— START OF Text extract —

Again, the devil can seduce and bully you, but he can’t force you to do something you don’t want to do. Sometimes the consequence of not doing the devil’s bidding is torture and death at the hands of the state or other worldly authority, but that’s how it is. Jesus warned us it would be that way, so we shouldn’t be surprised when it is. He also taught us that the world is under the authority of Satan, so we shouldn’t be surprised when we find that to be the case. The Catholic organization’s nearly 1000-year reign of terror against genuine Christians, called the Inquisition, was dressed up to look like a holy war, with the papacy and its adherents heralded as the good guys and genuine Christians framed as the bad guys. The torture inflicted by the so-called good guys on the so-called bad was so heinous, I refuse to describe it here. Let’s just say it involved demon-level atrocities that only demon-infested people could have devised and carried out. And yet the people promoting the torture and those carrying it out considered themselves to be Christians doing God’s will.
I have a love-hate relationship with the word “Christian”. Jesus never used the word, but the early born-again believers claimed it. So the love part of my love-hate relationship is using “Christian” the way the early believers used it – to identify genuine born-again followers of Jesus who were so committed to serving God in Jesus’ name, they would rather be killed than renounce their faith. These were true believers who were worthy of being called followers of Jesus, and of calling God their Father and Jesus their friend.
On the other hand, the “hate” part of my relationship with the word “Christian” flows from how watered down to the point of meaningless the term has become today. What value is there in identifying as a Christian if the word is synonymous with someone who is, at best, well-meaning but impotent or, at worst, a hypocrite or con artist?
So what is a Christian? Is it time to reclaim the term, to bring it back to its roots and original meaning, or is it too late for that? Has too much damage been done, too much water flowed under the bridge for the notion of Christian ever again to mean what it did 2000 years ago? The devil has been busy over the millennia, knowing that while he can’t prevent conversions and rebirths, he can muddy the waters and poison the wells so that the converted and reborn have a hard go of it and nominal Christians just spin their wheels, getting nowhere.
If you ask me, as a born-again believer, what a Christian is, I’ll tell you this: It means, first and foremost, to be genuinely reborn through a genuine rebirth experience. Being genuinely reborn, Christians then have God’s Spirit with them 24/7, to varying degrees (never as much as Jesus had, but still enough to guide them in the Truth along the Way and to enable them to communicate with God and Jesus constantly and directly, through prayer). Being reborn and having God’s Spirit with them 24/7, Christians can then take their place in the Kingdom of God, surrounded by their brothers and sisters in Spirit in the cloud of witnesses mentioned by Paul and described by John. They can also either prepare to teach and preach the Word, or actually teach and preach it. They should be doing one or the other: preparing to teach and preach, and then, when emboldened by the Spirit, actually doing it.

— END OF Text extract —
— START OF Supplied data —

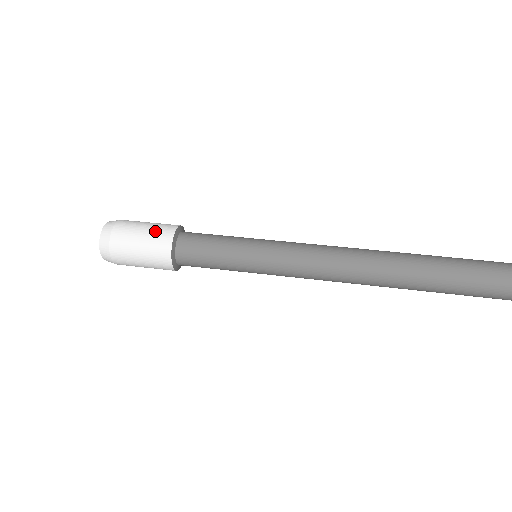
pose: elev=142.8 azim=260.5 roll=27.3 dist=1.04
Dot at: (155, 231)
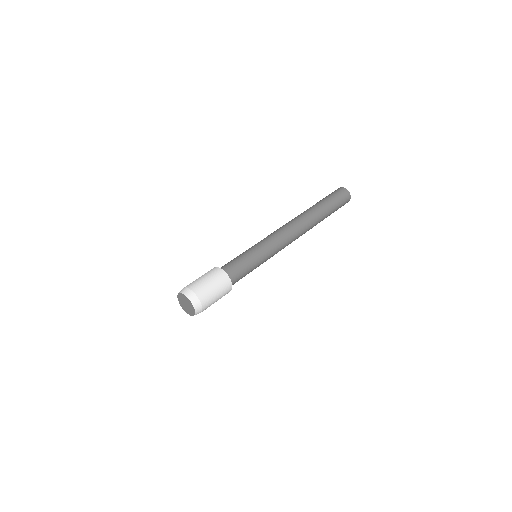
Dot at: (206, 273)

— END OF Supplied data —

> [Goal]:
Answer these questions about the text on the word "Christian" above.
(a) What name does the text give to the Catholic organization's nearly 1000-year reign of terror against genuine Christians?
(b) What word does the text say Jesus never used?
(c) According to the text, what two things can the devil not prevent?

> [The solution]:
(a) The Inquisition.
(b) "Christian."
(c) Conversions and rebirths.